Aufgaben ▸
1. Gib an, aus welchem Grund man sich laut dem Textauszug auf den Weg zur Museumsinsel macht. Antworte in ein bis drei Sätzen.
2. Schreib bitte die Stelle aus dem Textauszug ab, die bei „Samstag, 28.11. –“ beginnt und bei „in den Bus.“ endet.
3. Beantworte diese Fragen zum Textauszug:
(a) Wie viele Glatzen sind bei der Nazi-Demo?
(b) Wer hat die Vodkaflasche entdeckt?
(c) Wo wird die Flasche am Ende abgestellt?

++++ Textauszug ++++

Samstag, 28.11. – 13:33 Uhr
Ein bisschen Kultur muss sein. Wir machen uns aus Alibi-Gründen auf den Weg zur Museums-Insel, stolpern aber Schnurrstracks in eine Nazi-Demo. Die fünfzehn Glatzen sind alle 14, genau wie die 30 Gegendemonstranten. Über der Stadt kreist ein Polizeihubschrauber, im Hafen ankert die Küstenwache und eine Legion Riot-Cops reitet durch die Straßen. In Schweden fühlt man sich selbst auf ner Demo wie in eine Blomört IKEA Decke eingekuschelt. Wahnsinn. Rico hat 30 Minuten vor Abfahrt noch eine Vodka Flasche entdeckt, und da niemand einen Hasselhoff machen will, versuchen wir, sie zu verschenken. Was in Berlin exakt eine U-Bahn Station dauern würde (Will jemand ne Motz? Danke!), wird in Stockholm zur Unmöglichkeit. Ich stelle die Flasche auf einem Spielplatz ab, und steige in den Bus.

++++ Auszüge aus Datensätzen ++++

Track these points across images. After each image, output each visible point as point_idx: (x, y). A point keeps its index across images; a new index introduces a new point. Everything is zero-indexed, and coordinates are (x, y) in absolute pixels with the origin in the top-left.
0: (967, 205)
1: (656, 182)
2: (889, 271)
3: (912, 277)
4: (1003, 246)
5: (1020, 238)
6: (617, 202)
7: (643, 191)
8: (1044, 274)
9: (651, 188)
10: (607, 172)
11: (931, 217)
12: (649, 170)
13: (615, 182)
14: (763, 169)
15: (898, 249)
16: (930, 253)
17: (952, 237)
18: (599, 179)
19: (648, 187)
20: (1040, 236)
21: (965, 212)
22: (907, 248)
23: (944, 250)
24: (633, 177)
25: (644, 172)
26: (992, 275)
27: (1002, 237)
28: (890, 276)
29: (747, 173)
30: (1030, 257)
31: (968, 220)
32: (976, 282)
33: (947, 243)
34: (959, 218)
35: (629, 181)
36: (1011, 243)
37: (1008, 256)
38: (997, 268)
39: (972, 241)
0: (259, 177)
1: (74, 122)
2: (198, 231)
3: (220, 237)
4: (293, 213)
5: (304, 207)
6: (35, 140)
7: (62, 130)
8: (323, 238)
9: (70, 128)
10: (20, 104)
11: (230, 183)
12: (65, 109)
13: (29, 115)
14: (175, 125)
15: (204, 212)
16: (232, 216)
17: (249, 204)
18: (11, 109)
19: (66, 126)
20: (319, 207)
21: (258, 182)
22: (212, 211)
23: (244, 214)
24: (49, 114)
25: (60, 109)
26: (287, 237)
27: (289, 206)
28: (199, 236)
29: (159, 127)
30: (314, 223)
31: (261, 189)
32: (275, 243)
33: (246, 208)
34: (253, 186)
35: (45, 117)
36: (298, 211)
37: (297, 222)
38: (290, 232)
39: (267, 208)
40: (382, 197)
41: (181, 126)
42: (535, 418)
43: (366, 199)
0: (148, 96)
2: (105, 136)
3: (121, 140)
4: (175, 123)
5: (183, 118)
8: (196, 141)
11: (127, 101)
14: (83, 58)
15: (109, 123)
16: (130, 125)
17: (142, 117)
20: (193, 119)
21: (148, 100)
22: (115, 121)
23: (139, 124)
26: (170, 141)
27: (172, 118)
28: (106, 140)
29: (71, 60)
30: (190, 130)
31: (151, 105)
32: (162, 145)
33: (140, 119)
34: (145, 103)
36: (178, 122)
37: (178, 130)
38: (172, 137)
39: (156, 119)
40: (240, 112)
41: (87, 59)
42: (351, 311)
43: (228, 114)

++++
++++ Auszüge aus Datensätzen ++++

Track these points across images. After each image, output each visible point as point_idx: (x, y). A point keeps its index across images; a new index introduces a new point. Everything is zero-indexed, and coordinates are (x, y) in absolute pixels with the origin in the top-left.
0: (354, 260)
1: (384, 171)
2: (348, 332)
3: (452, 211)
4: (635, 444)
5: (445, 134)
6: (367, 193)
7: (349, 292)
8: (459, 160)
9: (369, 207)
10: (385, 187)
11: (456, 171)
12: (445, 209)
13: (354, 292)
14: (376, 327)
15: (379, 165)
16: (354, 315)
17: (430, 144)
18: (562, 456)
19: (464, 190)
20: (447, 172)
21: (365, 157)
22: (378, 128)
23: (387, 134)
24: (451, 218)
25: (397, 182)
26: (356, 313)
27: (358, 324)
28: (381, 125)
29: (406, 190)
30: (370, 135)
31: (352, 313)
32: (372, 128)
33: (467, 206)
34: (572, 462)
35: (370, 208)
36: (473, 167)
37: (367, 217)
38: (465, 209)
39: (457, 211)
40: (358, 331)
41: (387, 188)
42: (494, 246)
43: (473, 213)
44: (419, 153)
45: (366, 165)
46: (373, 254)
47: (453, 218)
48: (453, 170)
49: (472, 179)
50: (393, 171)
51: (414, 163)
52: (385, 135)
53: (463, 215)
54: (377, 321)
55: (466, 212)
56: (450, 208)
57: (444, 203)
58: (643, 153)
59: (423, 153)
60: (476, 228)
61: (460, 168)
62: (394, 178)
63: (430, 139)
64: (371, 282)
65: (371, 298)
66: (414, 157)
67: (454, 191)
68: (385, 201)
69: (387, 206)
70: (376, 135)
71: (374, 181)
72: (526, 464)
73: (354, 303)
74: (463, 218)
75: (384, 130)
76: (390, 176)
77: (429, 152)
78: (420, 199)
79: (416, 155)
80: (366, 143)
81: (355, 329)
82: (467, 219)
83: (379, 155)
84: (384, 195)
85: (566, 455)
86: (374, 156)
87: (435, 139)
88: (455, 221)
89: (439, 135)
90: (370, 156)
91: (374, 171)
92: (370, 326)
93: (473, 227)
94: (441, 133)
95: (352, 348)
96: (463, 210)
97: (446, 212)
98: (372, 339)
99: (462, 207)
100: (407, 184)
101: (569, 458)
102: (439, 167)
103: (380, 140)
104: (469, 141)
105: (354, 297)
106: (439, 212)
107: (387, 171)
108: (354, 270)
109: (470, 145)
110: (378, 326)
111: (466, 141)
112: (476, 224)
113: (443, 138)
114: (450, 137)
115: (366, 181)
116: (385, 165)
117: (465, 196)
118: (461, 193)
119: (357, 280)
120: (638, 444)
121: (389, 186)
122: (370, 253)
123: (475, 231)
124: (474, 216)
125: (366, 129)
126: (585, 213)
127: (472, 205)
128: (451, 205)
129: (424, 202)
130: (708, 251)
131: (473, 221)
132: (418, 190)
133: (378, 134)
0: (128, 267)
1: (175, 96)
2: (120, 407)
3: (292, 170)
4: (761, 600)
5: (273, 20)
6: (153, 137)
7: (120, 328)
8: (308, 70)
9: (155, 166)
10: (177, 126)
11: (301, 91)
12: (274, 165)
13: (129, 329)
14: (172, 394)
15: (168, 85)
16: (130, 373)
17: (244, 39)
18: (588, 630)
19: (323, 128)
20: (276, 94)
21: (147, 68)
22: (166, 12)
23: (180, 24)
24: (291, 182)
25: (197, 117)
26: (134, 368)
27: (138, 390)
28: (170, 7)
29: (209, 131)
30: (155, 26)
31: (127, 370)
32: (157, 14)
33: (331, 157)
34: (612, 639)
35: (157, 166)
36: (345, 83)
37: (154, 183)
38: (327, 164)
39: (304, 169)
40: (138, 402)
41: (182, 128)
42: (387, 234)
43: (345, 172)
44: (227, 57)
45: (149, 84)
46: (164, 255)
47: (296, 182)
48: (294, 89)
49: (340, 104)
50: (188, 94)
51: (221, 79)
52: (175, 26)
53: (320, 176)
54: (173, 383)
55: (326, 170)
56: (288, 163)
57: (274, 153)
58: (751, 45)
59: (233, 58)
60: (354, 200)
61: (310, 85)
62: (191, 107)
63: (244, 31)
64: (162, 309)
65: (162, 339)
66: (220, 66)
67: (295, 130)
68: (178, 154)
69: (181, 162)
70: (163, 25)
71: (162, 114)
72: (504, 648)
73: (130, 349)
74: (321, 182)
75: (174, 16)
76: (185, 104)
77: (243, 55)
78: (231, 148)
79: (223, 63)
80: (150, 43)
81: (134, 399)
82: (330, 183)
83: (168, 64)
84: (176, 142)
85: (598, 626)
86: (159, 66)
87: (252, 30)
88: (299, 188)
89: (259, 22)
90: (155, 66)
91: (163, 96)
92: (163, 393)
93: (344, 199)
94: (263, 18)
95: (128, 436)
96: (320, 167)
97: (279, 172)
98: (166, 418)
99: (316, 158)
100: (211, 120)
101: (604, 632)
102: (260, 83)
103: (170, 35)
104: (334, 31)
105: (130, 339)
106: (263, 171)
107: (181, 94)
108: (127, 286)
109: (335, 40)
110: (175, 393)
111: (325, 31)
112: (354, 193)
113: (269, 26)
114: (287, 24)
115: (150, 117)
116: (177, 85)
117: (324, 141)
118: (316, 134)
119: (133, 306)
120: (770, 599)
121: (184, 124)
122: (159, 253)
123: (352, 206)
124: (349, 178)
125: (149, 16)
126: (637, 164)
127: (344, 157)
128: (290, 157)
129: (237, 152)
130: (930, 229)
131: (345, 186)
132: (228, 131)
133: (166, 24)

++++
++++ Auszüge aus Datensätzen ++++

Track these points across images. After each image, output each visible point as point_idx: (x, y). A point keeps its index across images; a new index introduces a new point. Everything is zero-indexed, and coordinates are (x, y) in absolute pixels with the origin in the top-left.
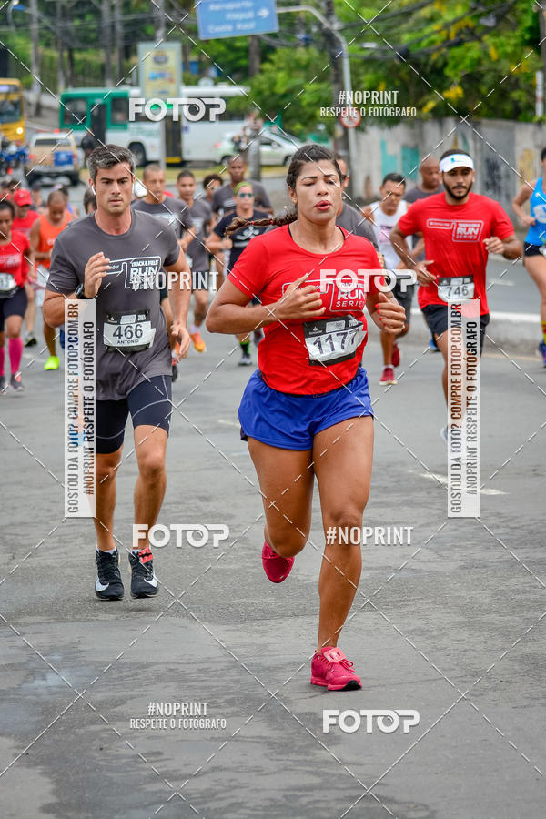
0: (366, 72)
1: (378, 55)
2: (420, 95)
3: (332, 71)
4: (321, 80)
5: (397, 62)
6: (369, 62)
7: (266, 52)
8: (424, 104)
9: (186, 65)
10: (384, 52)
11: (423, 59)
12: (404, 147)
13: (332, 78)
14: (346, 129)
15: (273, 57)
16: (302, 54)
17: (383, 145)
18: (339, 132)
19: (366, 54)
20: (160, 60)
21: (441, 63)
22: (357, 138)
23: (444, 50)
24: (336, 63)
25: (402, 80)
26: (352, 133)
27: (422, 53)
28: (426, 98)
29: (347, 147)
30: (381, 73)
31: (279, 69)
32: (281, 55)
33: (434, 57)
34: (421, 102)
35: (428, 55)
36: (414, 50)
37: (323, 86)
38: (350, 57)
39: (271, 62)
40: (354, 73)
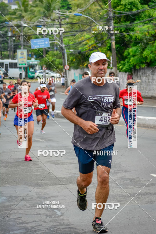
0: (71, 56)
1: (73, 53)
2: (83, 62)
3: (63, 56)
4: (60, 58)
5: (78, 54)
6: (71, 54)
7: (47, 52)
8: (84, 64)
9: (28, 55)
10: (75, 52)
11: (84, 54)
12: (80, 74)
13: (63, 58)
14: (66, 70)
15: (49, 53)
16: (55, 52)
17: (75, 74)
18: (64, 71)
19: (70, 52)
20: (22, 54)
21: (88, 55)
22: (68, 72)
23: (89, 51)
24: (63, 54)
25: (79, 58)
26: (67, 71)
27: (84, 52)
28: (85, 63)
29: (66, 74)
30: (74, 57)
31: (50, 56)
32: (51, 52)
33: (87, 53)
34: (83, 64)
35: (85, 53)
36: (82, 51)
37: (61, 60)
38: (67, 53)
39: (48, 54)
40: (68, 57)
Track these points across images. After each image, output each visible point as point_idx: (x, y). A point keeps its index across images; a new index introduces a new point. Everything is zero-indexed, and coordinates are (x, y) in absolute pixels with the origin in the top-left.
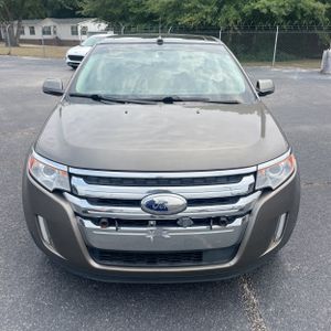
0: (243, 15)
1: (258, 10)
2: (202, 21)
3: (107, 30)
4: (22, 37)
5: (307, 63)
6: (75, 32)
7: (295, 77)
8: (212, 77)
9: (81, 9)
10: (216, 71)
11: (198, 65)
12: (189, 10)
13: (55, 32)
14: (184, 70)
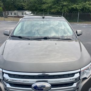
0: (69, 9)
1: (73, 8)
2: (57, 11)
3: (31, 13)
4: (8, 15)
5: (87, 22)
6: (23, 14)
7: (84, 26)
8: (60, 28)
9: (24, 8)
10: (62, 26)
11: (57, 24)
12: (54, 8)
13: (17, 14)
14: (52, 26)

++++

Lösungen ▸
1. Man macht sich aus Alibi-Gründen auf den Weg zur Museumsinsel, denn ein bisschen Kultur muss sein.

2.
Samstag, 28.11. – 13:33 Uhr
Ein bisschen Kultur muss sein. Wir machen uns aus Alibi-Gründen auf den Weg zur Museums-Insel, stolpern aber Schnurrstracks in eine Nazi-Demo. Die fünfzehn Glatzen sind alle 14, genau wie die 30 Gegendemonstranten. Über der Stadt kreist ein Polizeihubschrauber, im Hafen ankert die Küstenwache und eine Legion Riot-Cops reitet durch die Straßen. In Schweden fühlt man sich selbst auf ner Demo wie in eine Blomört IKEA Decke eingekuschelt. Wahnsinn. Rico hat 30 Minuten vor Abfahrt noch eine Vodka Flasche entdeckt, und da niemand einen Hasselhoff machen will, versuchen wir, sie zu verschenken. Was in Berlin exakt eine U-Bahn Station dauern würde (Will jemand ne Motz? Danke!), wird in Stockholm zur Unmöglichkeit. Ich stelle die Flasche auf einem Spielplatz ab, und steige in den Bus.

3.
(a) Fünfzehn.
(b) Rico.
(c) Auf einem Spielplatz.